§ **ACTIVITY 1**:
Answer these about the forum thread on Ana Swet's baby sweaters, using one short line for each.
(a) According to deshka, what makes up most of deshka's knitting?
(b) Which sweater does torregro say first caught torregro's eye?
(c) What is njbetsy expecting to knit for?
§ **ACTIVITY 2**: Extend the forum thread on Ana Swet's baby sweaters by writing the next few posts after its last one.

§ **SELECTED TEXT**:
# Precious baby sweaters by Ana Swet. Elaborate and heirloom quality



## torregro (Jun 28, 2016)

https://www.etsy.com/shop/AnaSwet/items

I discovered this pattern designer by accident tonight and although I have no babies to knit for right now, I was drooling over most of the patterns. They are so fresh and precious. I'm posting a few examples but it's well worth a look at her etsy shop.


----------



## Ammknit (Jan 7, 2013)

Just lovely!


----------



## RevDi (Jul 8, 2016)

Adorable!


----------



## run4fittness (May 22, 2011)

Those are lovely, thank you for the information.


----------



## deshka (Apr 6, 2011)

So adorable, I really like the shaping of them, there is actual front neck shaping that so many top down patterns don't have. I have not yet looked at the link but I intend on doing that. Most of my knitting is baby sweaters, caps and booties. Thank you for the information.

I did visit the site and there are many other patterns and also knit items. They are all so cute.


----------



## Pocahontas (Apr 15, 2011)

Those are all SO special!


----------



## btibbs70 (Mar 23, 2011)

Beautiful wearable art. Thank you for introducing me to this fabric artist.


----------



## Neeterbug (May 25, 2011)

Really nice patterns.


----------



## grandday (Apr 15, 2011)

Wow! They are so pretty.


----------



## Nanamel14 (Aug 4, 2016)

Very beautiful


----------



## Mary Cardiff (Mar 18, 2012)

Love the one with the chicken,


----------



## Lindajoy (Sep 6, 2015)

Wow, they are beautiful. Thanks for the info.


----------



## hotdochhi (Jan 10, 2018)

Are these hand knit patterns?


----------



## GrammiePatty (Feb 13, 2015)

WOW! Beautiful! I wish they came sized for little girls.


----------



## njbetsy (Apr 18, 2012)

I will have a baby girl to Knit for (due date today), so I put this designer in my favorites. Thanks for sharing.


----------



## betty boivin (Sep 12, 2012)

Are for machine knitting or handknitting?


----------



## torregro (Jun 28, 2016)

hotdochhi said:


> Are these hand knit patterns?


Yes, if you click on the link I provided, you will see her etsy shop and the patterns are available for sale. My eye caught the blue and white Christmas sweater and then I was hooked by the rest of them. Who knows what I was looking for originally. LOL


----------



## Trekkiebigtime (Oct 13, 2015)

Her prices for the finished sweater is very reasonable considering the work.

§ **AVAILABLE DATA**:

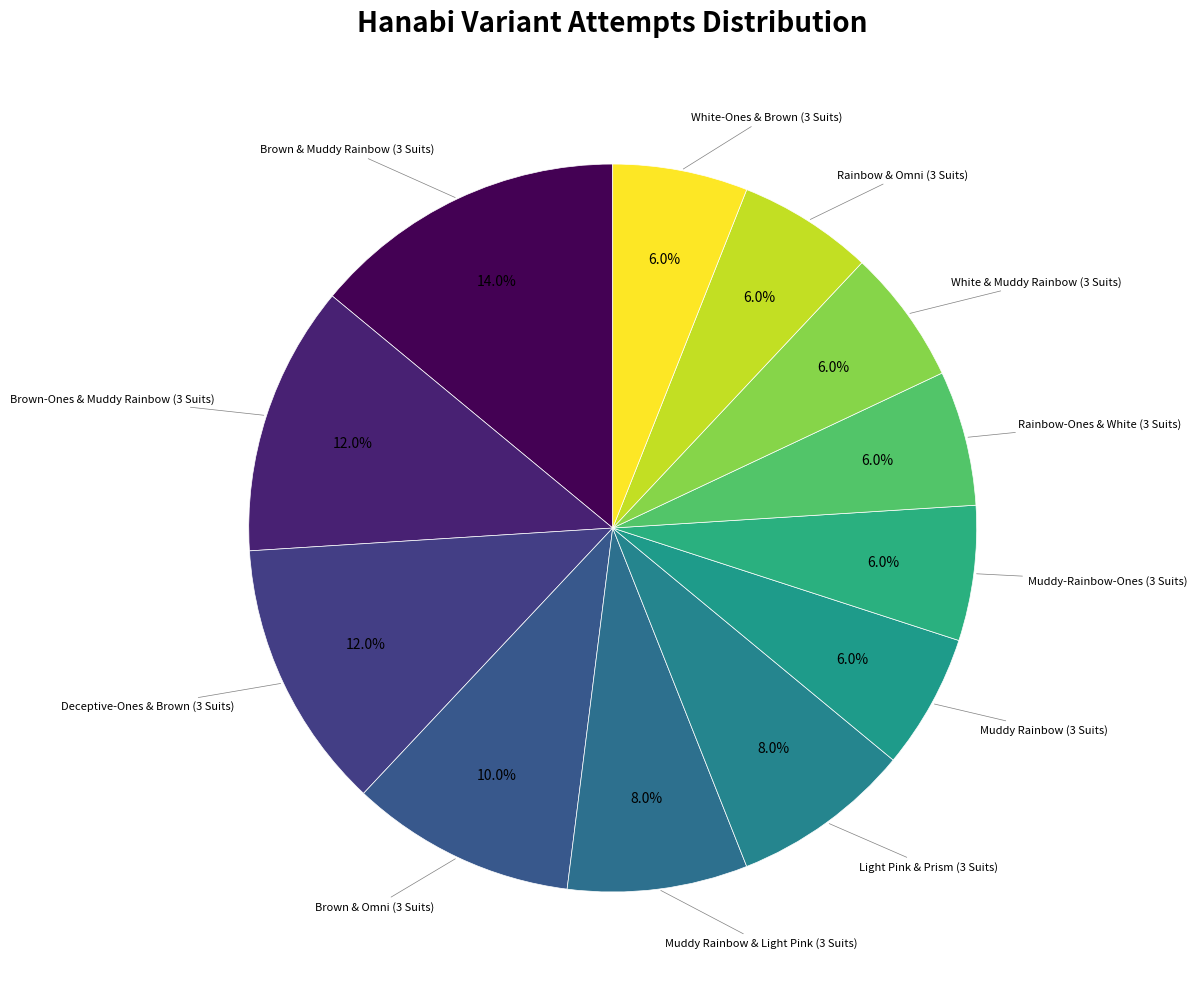

Which slice is the smallest?

Muddy Rainbow (3 Suits)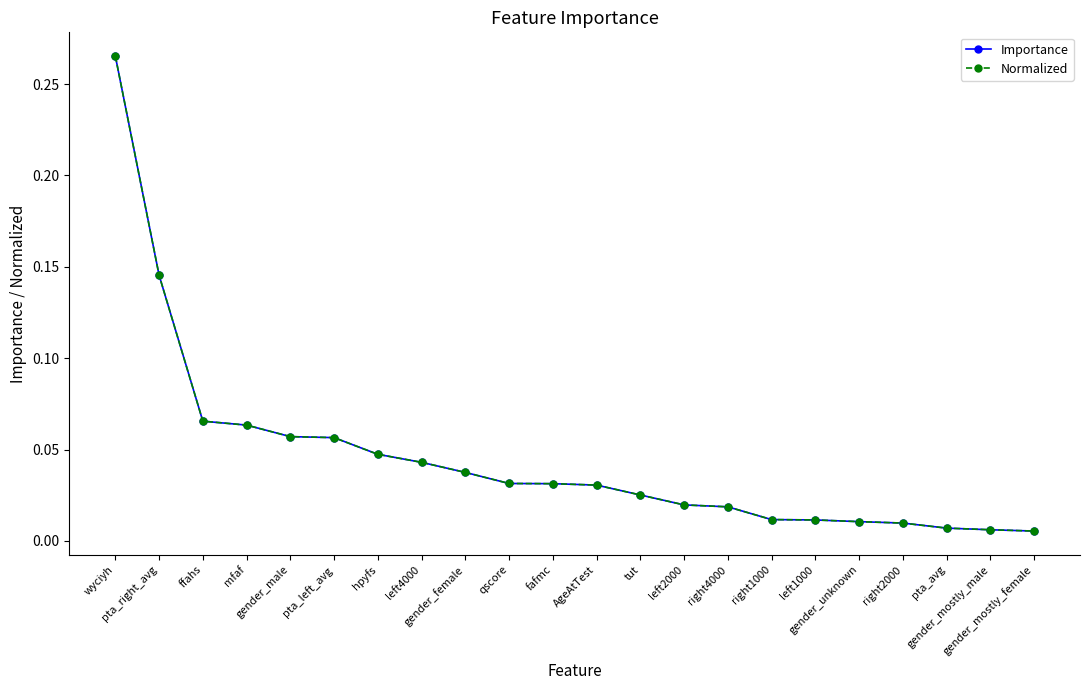

True or false: Importance and Normalized cross at least once.

False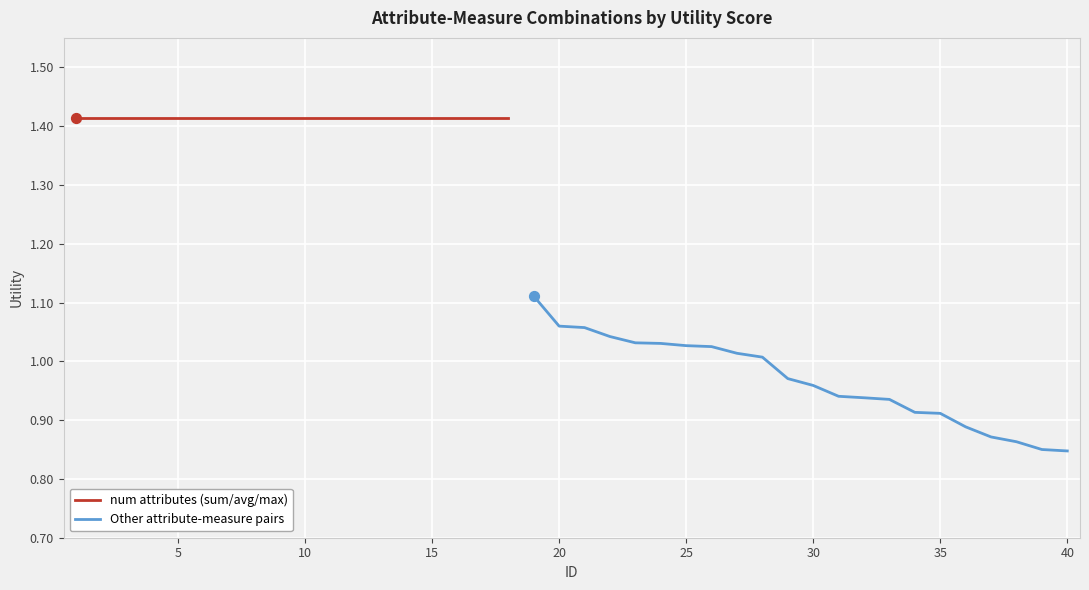

What is the change in value from 6 to 37?

-0.5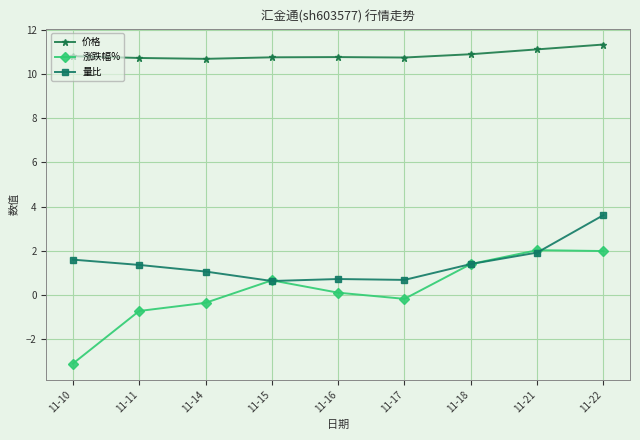

Which series ends up on top after the final intersection of 涨跌幅% and 量比?

量比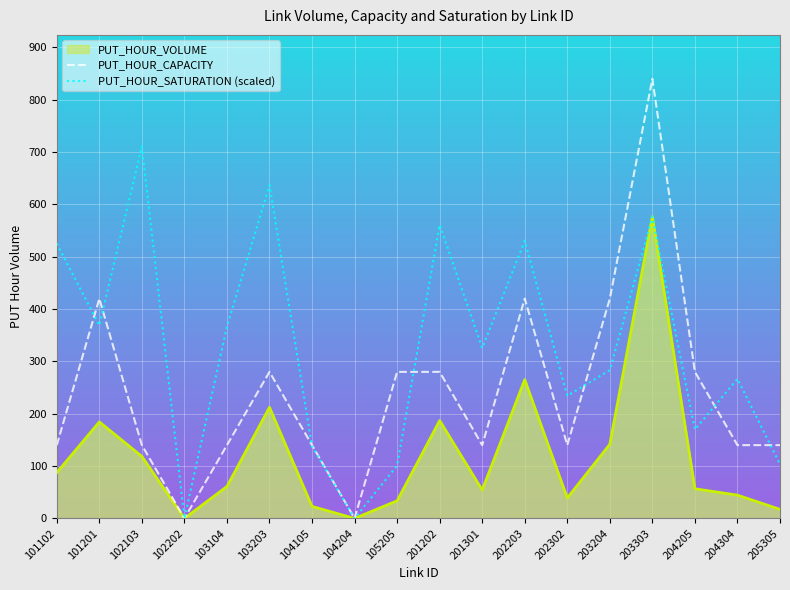

What are all the series names shown in the legend?

PUT_HOUR_VOLUME, PUT_HOUR_CAPACITY, PUT_HOUR_SATURATION (scaled)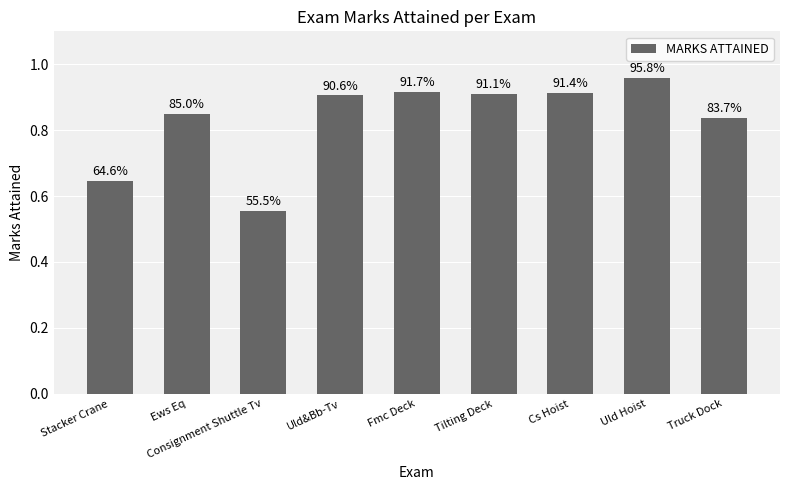

Rank the categories by value from highest to lowest.

Uld Hoist, Fmc Deck, Cs Hoist, Tilting Deck, Uld&Bb-Tv, Ews Eq, Truck Dock, Stacker Crane, Consignment Shuttle Tv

§ **ANSWER BOX 1**:
(a) Baby sweaters, caps and booties.
(b) The blue and white Christmas sweater.
(c) A baby girl, due that day.

§ **ANSWER BOX 2**:
----------



## jaml (Feb 4, 2011)

Oh my goodness!! Thank you so much for this site. These are the kind of baby sweaters that I just love.


----------



## Joanierx (Jun 2, 2011)

How much are they in US money?


----------



## torregro (Jun 28, 2016)

Joanierx said:


> How much are they in US money?


I'm not sure why you aren't already seeing the prices in US dollars. The patterns are all pretty much under four bucks.


----------



## gr8 (Jul 4, 2013)

Beautiful designs and colors on her sweaters - she is an artist!


----------



## elproct (Nov 24, 2012)

These are indeed lovely!! Thanks


----------



## riversong200 (Apr 20, 2014)

Darling patterns!


----------



## Granana48 (May 5, 2014)

What great sweaters!!


----------



## Bea 465 (Mar 27, 2011)

Adorable sweater patterns, thanks for sharing.


----------



## sanchezs (May 19, 2011)

Very sweet patterns.


----------



## Ettenna (May 3, 2013)

you are right--these are very sweet...


----------



## norma goodrich (Dec 31, 2013)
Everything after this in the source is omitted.